BRIEF -> Repeat each record below exactly as it is written.

RECORDED INFORMATION ->
=-=-=-=-=
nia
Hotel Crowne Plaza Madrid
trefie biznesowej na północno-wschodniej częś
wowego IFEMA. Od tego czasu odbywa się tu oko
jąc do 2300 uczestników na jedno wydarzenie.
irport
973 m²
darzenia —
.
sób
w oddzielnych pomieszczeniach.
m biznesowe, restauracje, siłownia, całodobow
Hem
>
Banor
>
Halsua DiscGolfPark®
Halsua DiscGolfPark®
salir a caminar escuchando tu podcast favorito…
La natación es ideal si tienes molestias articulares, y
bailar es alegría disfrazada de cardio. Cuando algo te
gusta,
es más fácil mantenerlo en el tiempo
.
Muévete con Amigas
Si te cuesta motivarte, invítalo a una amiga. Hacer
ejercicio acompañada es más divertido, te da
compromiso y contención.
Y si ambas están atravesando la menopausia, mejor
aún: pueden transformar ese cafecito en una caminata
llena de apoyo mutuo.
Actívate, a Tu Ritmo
=-=-=-=-=
OUTPUT BELOW ->
nia
Hotel Crowne Plaza Madrid
trefie biznesowej na północno-wschodniej częś
wowego IFEMA. Od tego czasu odbywa się tu oko
jąc do 2300 uczestników na jedno wydarzenie.
irport
973 m²
darzenia —
.
sób
w oddzielnych pomieszczeniach.
m biznesowe, restauracje, siłownia, całodobow
Hem
>
Banor
>
Halsua DiscGolfPark®
Halsua DiscGolfPark®
salir a caminar escuchando tu podcast favorito…
La natación es ideal si tienes molestias articulares, y
bailar es alegría disfrazada de cardio. Cuando algo te
gusta,
es más fácil mantenerlo en el tiempo
.
Muévete con Amigas
Si te cuesta motivarte, invítalo a una amiga. Hacer
ejercicio acompañada es más divertido, te da
compromiso y contención.
Y si ambas están atravesando la menopausia, mejor
aún: pueden transformar ese cafecito en una caminata
llena de apoyo mutuo.
Actívate, a Tu Ritmo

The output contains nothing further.